◆ **Data for review**:
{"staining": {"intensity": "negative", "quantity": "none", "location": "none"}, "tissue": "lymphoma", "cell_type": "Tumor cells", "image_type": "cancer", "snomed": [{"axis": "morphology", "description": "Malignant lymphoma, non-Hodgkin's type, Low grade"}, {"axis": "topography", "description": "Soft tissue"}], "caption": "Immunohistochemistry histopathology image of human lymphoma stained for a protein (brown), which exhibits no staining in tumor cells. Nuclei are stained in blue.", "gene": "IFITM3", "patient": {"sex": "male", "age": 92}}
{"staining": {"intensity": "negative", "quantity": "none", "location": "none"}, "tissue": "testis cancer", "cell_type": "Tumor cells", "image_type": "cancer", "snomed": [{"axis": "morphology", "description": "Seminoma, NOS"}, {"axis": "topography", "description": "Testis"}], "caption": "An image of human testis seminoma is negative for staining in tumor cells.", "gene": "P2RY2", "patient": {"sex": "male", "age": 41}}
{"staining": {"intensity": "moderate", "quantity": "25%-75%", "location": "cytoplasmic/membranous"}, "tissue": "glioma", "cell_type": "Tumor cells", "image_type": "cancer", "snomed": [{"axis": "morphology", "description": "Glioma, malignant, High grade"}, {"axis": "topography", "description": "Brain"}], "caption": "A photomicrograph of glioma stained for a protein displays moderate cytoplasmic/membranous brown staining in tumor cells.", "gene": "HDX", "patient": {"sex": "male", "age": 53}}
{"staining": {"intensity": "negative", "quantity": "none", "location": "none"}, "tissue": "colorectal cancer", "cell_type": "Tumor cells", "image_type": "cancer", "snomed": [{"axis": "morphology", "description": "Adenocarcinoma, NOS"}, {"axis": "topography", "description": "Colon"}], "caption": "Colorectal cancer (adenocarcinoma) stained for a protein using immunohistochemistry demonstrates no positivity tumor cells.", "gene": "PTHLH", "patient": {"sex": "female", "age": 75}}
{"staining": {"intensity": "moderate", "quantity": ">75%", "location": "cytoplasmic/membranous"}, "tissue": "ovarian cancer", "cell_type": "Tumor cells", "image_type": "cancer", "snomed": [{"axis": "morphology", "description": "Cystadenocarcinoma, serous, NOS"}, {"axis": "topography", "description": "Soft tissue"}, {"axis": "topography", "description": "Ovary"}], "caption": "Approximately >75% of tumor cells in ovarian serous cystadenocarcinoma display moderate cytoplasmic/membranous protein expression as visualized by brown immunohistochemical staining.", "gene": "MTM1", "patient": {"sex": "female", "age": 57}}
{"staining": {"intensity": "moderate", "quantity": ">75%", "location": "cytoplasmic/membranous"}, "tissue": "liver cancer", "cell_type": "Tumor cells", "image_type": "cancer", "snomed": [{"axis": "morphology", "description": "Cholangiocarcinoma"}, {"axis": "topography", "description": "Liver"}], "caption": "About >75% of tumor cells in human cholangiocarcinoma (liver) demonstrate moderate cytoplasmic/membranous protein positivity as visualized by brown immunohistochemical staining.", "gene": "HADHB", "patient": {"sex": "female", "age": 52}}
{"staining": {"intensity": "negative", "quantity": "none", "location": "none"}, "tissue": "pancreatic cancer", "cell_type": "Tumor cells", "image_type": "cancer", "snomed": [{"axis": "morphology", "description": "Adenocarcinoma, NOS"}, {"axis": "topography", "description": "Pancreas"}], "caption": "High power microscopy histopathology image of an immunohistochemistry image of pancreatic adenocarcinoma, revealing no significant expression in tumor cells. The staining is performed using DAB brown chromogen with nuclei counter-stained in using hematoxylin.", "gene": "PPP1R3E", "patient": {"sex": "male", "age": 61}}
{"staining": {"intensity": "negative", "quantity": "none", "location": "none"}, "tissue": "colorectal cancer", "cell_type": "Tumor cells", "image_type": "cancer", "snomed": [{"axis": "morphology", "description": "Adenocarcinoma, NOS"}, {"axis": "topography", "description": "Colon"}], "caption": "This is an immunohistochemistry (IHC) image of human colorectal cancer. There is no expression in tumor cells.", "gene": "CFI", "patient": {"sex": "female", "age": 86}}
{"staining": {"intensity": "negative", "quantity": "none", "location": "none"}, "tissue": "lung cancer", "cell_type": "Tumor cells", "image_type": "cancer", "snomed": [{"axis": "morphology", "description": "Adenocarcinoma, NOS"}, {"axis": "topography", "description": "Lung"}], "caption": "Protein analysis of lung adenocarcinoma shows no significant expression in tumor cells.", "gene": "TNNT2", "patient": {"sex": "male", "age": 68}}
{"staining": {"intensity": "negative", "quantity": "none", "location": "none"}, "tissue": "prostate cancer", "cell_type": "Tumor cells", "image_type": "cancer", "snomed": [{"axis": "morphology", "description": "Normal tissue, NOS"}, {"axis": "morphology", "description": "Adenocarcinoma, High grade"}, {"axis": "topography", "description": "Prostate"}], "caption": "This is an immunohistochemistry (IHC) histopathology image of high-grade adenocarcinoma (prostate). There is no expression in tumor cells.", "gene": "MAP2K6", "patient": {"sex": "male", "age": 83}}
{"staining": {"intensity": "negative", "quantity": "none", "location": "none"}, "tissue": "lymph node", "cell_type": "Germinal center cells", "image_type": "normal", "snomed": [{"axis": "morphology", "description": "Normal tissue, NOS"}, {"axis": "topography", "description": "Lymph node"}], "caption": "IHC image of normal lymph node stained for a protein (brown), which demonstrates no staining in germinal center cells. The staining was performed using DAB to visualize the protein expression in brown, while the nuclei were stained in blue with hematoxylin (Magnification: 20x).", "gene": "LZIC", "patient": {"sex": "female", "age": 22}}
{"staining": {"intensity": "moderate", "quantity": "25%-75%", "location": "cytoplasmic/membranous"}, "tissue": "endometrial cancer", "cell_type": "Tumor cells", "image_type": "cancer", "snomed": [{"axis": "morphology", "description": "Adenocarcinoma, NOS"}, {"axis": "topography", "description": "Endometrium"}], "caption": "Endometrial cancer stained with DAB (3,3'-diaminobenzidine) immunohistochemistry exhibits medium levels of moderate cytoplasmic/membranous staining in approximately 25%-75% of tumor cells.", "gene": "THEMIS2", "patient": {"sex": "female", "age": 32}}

◆ **Activity**: Transcribe the opening lines of the listing exactly, please. Stop after the line that contains "photomicrograph of glioma".

◆ **Reply to the task**:
{"staining": {"intensity": "negative", "quantity": "none", "location": "none"}, "tissue": "lymphoma", "cell_type": "Tumor cells", "image_type": "cancer", "snomed": [{"axis": "morphology", "description": "Malignant lymphoma, non-Hodgkin's type, Low grade"}, {"axis": "topography", "description": "Soft tissue"}], "caption": "Immunohistochemistry histopathology image of human lymphoma stained for a protein (brown), which exhibits no staining in tumor cells. Nuclei are stained in blue.", "gene": "IFITM3", "patient": {"sex": "male", "age": 92}}
{"staining": {"intensity": "negative", "quantity": "none", "location": "none"}, "tissue": "testis cancer", "cell_type": "Tumor cells", "image_type": "cancer", "snomed": [{"axis": "morphology", "description": "Seminoma, NOS"}, {"axis": "topography", "description": "Testis"}], "caption": "An image of human testis seminoma is negative for staining in tumor cells.", "gene": "P2RY2", "patient": {"sex": "male", "age": 41}}
{"staining": {"intensity": "moderate", "quantity": "25%-75%", "location": "cytoplasmic/membranous"}, "tissue": "glioma", "cell_type": "Tumor cells", "image_type": "cancer", "snomed": [{"axis": "morphology", "description": "Glioma, malignant, High grade"}, {"axis": "topography", "description": "Brain"}], "caption": "A photomicrograph of glioma stained for a protein displays moderate cytoplasmic/membranous brown staining in tumor cells.", "gene": "HDX", "patient": {"sex": "male", "age": 53}}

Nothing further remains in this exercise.